● **Task goal**
Return, exactly and in full, the lines of the records below starting at the one with "3: (472, 310, 1.37)" and ending at the one with "39: (459, 279, 1.31)", and no other lines.

● **Given entries**
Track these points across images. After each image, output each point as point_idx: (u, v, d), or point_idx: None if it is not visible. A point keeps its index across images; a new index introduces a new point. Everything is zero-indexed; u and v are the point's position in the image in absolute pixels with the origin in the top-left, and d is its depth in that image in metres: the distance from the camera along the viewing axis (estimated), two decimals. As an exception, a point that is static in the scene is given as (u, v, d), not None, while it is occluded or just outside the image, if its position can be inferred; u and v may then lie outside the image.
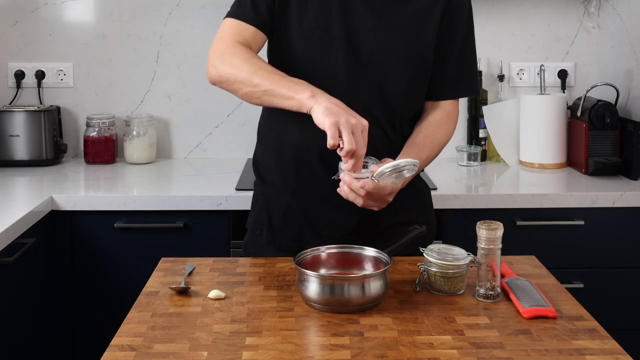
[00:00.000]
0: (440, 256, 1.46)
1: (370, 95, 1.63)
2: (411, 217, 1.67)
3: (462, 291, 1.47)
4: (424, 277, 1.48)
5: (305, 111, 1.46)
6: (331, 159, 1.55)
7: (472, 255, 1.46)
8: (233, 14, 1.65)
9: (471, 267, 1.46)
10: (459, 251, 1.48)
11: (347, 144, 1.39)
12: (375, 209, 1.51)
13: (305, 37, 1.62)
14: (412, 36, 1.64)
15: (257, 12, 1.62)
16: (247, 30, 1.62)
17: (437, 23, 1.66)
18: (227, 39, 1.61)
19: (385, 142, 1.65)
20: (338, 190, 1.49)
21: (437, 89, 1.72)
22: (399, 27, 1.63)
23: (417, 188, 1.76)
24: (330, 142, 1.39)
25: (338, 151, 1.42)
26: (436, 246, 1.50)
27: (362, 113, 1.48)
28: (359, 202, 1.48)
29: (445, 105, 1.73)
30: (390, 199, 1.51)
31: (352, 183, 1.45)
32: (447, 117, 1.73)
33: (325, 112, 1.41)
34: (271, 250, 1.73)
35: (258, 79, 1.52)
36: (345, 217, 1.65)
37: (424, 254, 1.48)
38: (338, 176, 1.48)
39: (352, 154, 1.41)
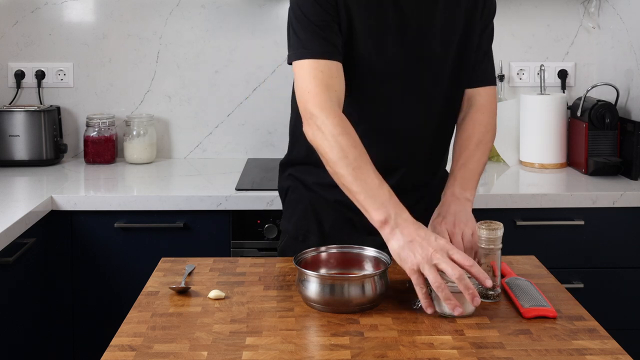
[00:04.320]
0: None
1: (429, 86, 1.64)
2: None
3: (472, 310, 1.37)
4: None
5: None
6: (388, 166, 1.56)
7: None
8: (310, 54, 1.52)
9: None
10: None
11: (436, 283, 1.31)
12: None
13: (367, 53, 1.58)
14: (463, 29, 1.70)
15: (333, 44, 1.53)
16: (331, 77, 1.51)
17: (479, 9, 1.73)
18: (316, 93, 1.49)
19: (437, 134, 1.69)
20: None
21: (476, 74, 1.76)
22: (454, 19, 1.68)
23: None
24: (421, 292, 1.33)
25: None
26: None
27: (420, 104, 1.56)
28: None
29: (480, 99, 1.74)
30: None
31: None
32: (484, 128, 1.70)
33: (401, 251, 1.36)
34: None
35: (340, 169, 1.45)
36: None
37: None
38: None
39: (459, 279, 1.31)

* * *

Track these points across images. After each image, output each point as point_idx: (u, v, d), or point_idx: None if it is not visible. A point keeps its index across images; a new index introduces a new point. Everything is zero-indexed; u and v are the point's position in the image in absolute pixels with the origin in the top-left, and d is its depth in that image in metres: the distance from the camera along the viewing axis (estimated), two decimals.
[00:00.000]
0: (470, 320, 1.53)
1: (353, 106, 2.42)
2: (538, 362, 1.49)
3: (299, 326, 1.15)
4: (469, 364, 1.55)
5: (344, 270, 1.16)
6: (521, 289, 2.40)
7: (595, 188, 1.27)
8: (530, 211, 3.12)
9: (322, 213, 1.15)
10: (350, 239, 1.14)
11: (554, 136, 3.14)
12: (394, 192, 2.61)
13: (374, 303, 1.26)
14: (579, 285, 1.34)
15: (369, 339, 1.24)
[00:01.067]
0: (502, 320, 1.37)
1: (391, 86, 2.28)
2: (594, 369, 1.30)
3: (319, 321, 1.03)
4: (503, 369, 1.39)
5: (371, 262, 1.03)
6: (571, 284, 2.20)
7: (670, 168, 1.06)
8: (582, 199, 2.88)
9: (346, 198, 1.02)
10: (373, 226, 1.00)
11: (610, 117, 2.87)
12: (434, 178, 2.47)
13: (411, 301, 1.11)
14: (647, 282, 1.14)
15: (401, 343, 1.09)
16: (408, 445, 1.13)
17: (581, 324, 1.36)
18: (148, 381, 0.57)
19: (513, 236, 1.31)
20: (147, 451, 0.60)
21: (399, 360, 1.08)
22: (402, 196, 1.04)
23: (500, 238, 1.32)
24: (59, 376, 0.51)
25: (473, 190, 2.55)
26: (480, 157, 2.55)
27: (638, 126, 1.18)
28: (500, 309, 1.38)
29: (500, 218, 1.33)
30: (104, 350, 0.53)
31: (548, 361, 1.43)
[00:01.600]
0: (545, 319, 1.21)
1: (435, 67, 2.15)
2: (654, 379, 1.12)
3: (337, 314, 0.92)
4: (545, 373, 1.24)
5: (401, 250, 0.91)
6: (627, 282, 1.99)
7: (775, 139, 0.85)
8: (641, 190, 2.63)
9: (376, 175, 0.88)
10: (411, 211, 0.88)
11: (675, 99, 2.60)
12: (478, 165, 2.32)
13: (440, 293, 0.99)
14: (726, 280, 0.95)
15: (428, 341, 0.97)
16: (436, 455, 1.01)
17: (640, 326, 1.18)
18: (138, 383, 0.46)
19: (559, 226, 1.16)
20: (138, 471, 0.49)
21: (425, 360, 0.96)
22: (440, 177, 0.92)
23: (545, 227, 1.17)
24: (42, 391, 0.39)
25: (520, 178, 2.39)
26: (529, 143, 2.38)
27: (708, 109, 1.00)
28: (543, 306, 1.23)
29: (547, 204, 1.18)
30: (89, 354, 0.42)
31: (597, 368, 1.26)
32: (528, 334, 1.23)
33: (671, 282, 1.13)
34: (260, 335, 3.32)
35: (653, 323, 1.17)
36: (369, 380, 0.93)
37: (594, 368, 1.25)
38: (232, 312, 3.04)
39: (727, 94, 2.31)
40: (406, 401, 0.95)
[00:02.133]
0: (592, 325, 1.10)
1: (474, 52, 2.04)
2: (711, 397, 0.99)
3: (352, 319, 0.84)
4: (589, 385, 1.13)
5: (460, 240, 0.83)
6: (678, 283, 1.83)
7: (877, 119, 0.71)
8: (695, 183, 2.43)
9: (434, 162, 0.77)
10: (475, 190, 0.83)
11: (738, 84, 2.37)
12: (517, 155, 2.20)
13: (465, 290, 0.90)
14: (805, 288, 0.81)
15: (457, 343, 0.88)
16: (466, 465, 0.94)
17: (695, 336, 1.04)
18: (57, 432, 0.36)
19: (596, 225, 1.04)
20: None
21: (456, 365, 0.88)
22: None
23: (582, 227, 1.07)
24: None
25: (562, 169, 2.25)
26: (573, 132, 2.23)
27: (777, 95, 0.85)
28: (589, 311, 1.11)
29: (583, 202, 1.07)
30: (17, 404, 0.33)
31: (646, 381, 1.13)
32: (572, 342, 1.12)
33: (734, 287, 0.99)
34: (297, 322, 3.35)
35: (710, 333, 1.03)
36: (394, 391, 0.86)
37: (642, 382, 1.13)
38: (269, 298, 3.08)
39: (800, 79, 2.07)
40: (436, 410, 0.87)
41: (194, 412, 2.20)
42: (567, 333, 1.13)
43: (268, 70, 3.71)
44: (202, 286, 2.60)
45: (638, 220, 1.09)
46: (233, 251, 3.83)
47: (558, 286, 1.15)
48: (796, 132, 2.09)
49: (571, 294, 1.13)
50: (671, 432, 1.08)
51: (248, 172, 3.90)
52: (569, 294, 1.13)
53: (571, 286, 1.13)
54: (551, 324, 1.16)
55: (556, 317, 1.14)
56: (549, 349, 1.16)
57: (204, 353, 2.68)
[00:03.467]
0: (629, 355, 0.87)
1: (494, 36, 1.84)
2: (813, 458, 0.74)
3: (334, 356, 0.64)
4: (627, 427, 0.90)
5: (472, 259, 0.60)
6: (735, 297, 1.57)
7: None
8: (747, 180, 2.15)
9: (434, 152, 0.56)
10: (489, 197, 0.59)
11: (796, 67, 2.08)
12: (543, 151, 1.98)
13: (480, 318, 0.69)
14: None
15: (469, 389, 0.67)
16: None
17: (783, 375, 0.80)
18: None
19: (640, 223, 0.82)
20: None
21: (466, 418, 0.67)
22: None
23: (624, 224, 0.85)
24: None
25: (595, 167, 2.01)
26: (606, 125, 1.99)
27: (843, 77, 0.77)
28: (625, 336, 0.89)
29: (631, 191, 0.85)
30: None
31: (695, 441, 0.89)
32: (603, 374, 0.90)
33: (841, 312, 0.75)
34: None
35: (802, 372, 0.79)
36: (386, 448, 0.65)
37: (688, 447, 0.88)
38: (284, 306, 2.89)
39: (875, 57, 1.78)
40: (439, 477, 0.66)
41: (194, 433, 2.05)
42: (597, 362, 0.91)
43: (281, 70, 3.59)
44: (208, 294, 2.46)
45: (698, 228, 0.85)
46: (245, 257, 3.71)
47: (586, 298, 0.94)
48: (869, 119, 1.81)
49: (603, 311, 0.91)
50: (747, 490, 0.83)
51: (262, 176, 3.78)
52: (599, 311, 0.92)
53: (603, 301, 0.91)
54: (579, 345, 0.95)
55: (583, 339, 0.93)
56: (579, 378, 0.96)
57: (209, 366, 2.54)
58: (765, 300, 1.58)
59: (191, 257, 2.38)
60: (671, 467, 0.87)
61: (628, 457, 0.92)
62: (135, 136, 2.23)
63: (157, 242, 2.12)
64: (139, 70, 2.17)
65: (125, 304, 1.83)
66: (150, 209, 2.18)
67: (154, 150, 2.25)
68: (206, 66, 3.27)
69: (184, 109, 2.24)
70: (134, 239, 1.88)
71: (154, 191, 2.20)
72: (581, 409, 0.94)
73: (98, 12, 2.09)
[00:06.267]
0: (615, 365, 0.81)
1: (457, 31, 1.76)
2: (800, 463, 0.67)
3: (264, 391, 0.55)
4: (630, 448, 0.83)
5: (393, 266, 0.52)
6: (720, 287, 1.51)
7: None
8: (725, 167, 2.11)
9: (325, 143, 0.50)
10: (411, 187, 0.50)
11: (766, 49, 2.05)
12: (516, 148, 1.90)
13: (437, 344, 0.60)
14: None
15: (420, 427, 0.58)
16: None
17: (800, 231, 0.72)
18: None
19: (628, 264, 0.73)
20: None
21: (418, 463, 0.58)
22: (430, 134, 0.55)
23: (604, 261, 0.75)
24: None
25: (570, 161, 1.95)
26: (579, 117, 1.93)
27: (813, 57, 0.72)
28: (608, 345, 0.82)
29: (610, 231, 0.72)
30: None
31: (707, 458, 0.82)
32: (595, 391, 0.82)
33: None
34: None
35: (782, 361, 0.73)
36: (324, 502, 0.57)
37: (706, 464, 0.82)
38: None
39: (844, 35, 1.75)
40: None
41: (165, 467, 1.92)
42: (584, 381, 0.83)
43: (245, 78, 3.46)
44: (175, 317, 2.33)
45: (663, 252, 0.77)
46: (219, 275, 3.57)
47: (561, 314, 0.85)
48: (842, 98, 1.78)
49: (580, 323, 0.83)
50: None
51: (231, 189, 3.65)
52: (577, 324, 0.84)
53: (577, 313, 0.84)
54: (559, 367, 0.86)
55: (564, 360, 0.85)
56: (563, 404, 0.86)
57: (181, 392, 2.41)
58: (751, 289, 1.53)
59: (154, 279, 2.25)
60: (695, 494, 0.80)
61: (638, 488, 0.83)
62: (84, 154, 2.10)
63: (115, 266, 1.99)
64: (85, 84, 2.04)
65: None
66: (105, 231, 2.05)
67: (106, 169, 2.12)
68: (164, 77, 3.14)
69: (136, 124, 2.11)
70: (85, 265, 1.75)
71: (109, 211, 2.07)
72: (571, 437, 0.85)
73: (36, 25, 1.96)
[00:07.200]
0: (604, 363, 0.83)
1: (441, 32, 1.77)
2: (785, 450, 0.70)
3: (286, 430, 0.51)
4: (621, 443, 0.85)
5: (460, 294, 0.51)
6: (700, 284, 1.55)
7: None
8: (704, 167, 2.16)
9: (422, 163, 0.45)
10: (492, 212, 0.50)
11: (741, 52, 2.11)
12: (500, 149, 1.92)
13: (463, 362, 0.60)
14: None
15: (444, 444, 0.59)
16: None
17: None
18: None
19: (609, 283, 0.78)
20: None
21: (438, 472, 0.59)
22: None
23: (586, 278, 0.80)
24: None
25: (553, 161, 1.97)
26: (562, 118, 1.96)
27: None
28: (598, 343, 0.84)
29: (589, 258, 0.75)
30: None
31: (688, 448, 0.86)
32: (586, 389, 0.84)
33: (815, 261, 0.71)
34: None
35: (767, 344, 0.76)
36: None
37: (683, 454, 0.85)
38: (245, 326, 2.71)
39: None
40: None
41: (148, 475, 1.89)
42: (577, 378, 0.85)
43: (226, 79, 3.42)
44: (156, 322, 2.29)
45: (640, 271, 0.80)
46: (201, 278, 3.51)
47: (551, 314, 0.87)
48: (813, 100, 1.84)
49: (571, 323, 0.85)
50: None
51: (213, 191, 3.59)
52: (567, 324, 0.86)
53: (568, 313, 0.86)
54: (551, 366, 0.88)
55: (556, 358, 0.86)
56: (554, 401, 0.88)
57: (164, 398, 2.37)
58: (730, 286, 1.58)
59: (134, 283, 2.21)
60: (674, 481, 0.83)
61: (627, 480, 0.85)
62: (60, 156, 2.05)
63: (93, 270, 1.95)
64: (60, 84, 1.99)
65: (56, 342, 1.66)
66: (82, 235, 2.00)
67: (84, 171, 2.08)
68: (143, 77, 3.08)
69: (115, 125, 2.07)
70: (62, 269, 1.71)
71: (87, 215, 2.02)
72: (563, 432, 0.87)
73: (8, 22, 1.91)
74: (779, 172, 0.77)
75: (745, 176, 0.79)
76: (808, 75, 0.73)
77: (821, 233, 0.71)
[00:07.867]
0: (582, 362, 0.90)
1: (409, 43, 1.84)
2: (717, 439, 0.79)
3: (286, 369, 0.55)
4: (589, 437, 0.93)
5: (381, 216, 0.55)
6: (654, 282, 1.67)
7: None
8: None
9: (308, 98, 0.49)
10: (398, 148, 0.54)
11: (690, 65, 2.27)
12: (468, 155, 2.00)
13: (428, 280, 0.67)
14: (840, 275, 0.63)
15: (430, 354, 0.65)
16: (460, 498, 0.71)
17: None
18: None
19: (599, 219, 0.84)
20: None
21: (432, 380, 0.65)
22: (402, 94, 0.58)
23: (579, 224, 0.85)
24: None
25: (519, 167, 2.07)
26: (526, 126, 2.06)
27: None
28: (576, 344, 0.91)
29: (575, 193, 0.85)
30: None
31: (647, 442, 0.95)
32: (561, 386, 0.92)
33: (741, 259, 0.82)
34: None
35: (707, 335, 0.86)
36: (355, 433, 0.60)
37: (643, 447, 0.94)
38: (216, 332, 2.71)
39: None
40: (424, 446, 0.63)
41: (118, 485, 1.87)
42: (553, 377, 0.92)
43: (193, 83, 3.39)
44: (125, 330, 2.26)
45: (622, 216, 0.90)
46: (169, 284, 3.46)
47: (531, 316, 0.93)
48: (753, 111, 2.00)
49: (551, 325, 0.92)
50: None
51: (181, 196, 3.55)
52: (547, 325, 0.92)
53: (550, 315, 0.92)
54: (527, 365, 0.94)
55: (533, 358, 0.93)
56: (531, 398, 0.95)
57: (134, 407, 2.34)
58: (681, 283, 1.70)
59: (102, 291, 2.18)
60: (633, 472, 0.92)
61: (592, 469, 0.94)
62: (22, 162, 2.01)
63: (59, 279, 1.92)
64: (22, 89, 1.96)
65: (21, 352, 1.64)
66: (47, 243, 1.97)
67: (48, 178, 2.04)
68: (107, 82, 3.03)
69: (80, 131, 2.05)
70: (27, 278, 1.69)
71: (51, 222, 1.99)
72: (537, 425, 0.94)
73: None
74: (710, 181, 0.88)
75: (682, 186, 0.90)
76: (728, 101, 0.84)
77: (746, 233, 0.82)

● **Result**
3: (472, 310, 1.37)
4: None
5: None
6: (388, 166, 1.56)
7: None
8: (310, 54, 1.52)
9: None
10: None
11: (436, 283, 1.31)
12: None
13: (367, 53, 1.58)
14: (463, 29, 1.70)
15: (333, 44, 1.53)
16: (331, 77, 1.51)
17: (479, 9, 1.73)
18: (316, 93, 1.49)
19: (437, 134, 1.69)
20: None
21: (476, 74, 1.76)
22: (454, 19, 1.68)
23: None
24: (421, 292, 1.33)
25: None
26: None
27: (420, 104, 1.56)
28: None
29: (480, 99, 1.74)
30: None
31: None
32: (484, 128, 1.70)
33: (401, 251, 1.36)
34: None
35: (340, 169, 1.45)
36: None
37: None
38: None
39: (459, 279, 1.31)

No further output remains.